Ich verlor den Halt und knallte mit voller Wucht auf dem Boden der Tatsachen auf. Ich war so müde und am Ende, dass der Tod die einzige Option schien. Ich dachte ich könnte einfach so gehen, aus meinem Leben, aber die Tür blieb verschlossen. Ich war noch nicht dran.
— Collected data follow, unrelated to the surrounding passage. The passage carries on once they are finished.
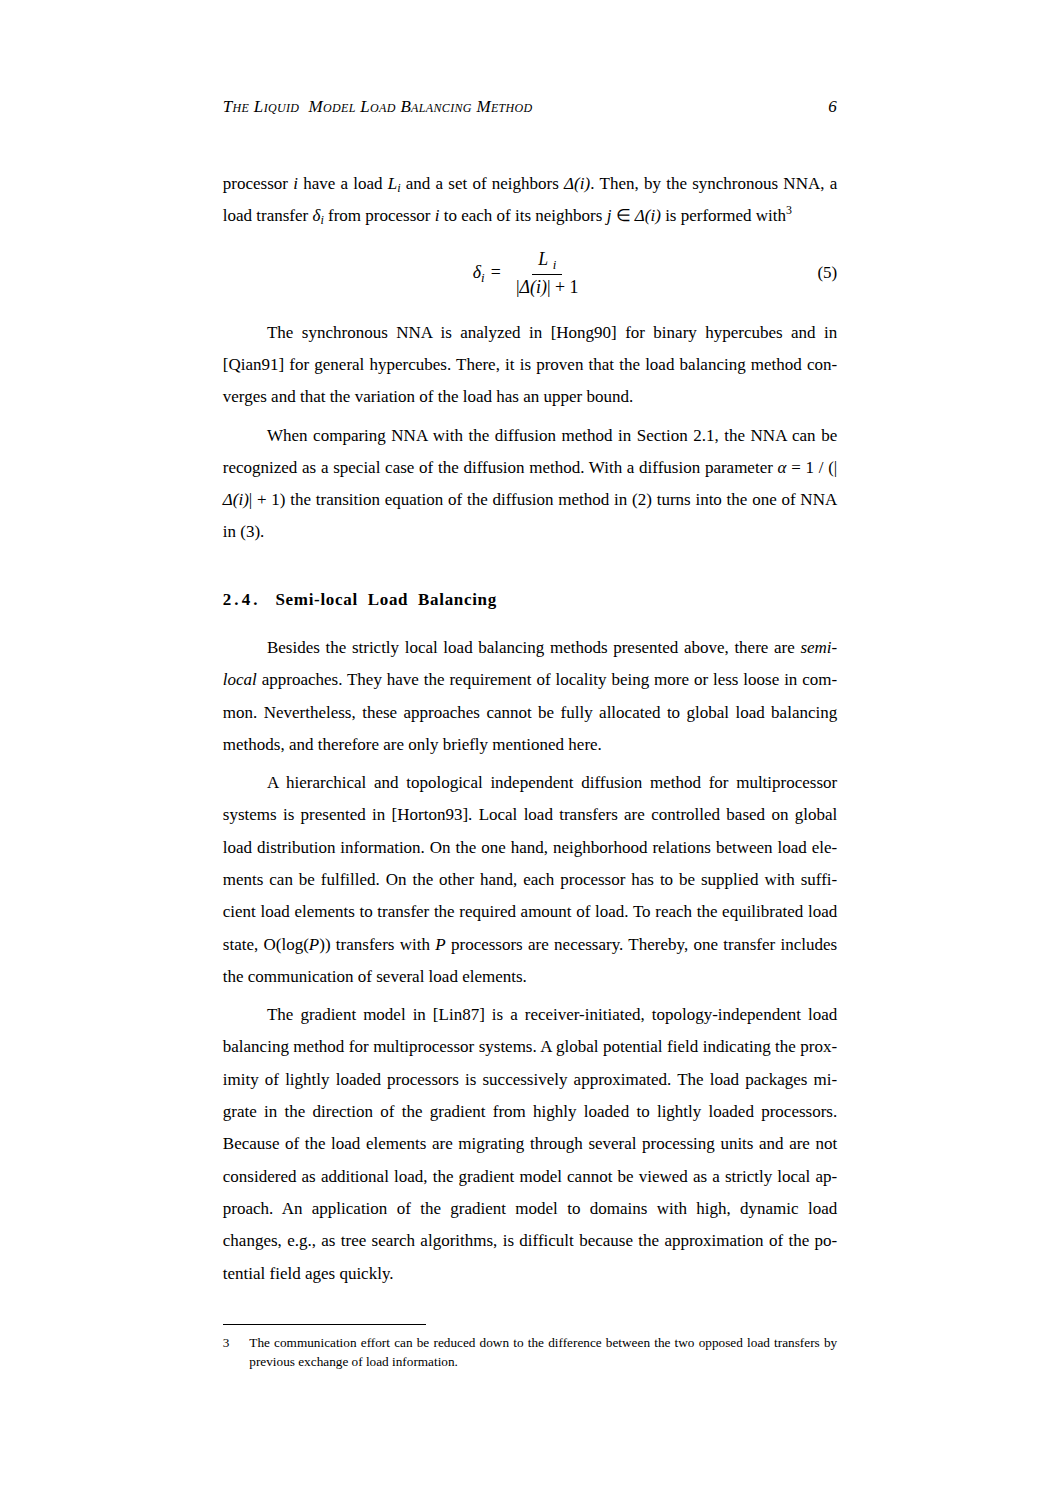The Liquid Model Load Balancing Method 6
processor i have a load Li and a set of neighbors Δ(i). Then, by the synchronous NNA, a load transfer δi from processor i to each of its neighbors j ∈ Δ(i) is performed with3
δi = L i |Δ(i)| + 1
(5)
The synchronous NNA is analyzed in [Hong90] for binary hypercubes and in [Qian91] for general hypercubes. There, it is proven that the load balancing method converges and that the variation of the load has an upper bound.
When comparing NNA with the diffusion method in Section 2.1, the NNA can be recognized as a special case of the diffusion method. With a diffusion parameter α = 1 / (|Δ(i)| + 1) the transition equation of the diffusion method in (2) turns into the one of NNA in (3).
2.4. Semi-local Load Balancing
Besides the strictly local load balancing methods presented above, there are semi-local approaches. They have the requirement of locality being more or less loose in common. Nevertheless, these approaches cannot be fully allocated to global load balancing methods, and therefore are only briefly mentioned here.
A hierarchical and topological independent diffusion method for multiprocessor systems is presented in [Horton93]. Local load transfers are controlled based on global load distribution information. On the one hand, neighborhood relations between load elements can be fulfilled. On the other hand, each processor has to be supplied with sufficient load elements to transfer the required amount of load. To reach the equilibrated load state, O(log(P)) transfers with P processors are necessary. Thereby, one transfer includes the communication of several load elements.
The gradient model in [Lin87] is a receiver-initiated, topology-independent load balancing method for multiprocessor systems. A global potential field indicating the proximity of lightly loaded processors is successively approximated. The load packages migrate in the direction of the gradient from highly loaded to lightly loaded processors. Because of the load elements are migrating through several processing units and are not considered as additional load, the gradient model cannot be viewed as a strictly local approach. An application of the gradient model to domains with high, dynamic load changes, e.g., as tree search algorithms, is difficult because the approximation of the potential field ages quickly.
3 The communication effort can be reduced down to the difference between the two opposed load transfers by previous exchange of load information.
Vieles ging in die Brüche. Manches davon konnte irgendwann wieder geklebt, repariert werden. Anderes nicht. Verletzungen, die zugefügten und ausgeteilten, heilten meist im Laufe der Zeit. Die anderen habe ich akzeptiert und lernen dürfen damit zu leben – oder sie loszulassen. Und Manches, dass ich bereut habe, erscheinen heute als ein Segen, an dem ich wachsen durfte. Vieles startete verheißungsvoll, ich habe mich hineingestürzt, meist viel zu schnell, ohne nachdenken. So dass mir letztlich nicht nur das Geld wie Sand durch die Finger rannte. Freunde, die keine blieben, Menschen, die mich enttäuschten. Ich hatte da wohl kein gutes Händchen. Doch wer sich selbst nicht wirklich kennt und wahrnimmt, der kann auch andere nicht einschätzen. Nun, letztlich hat mich jeder von Ihnen etwas gelehrt – dafür bin ich dankbar.
Manchen Rat, der gut gemeint war, habe ich geflissentlich überhört. Lieber meinen Dickkopf durchgesetzt (oder in Unvernunft gehandelt) und dann die Rechnung bekommen. Ich habe mich aber selten darum gedrückt, dann auch die Verantwortung dafür zu übernehmen.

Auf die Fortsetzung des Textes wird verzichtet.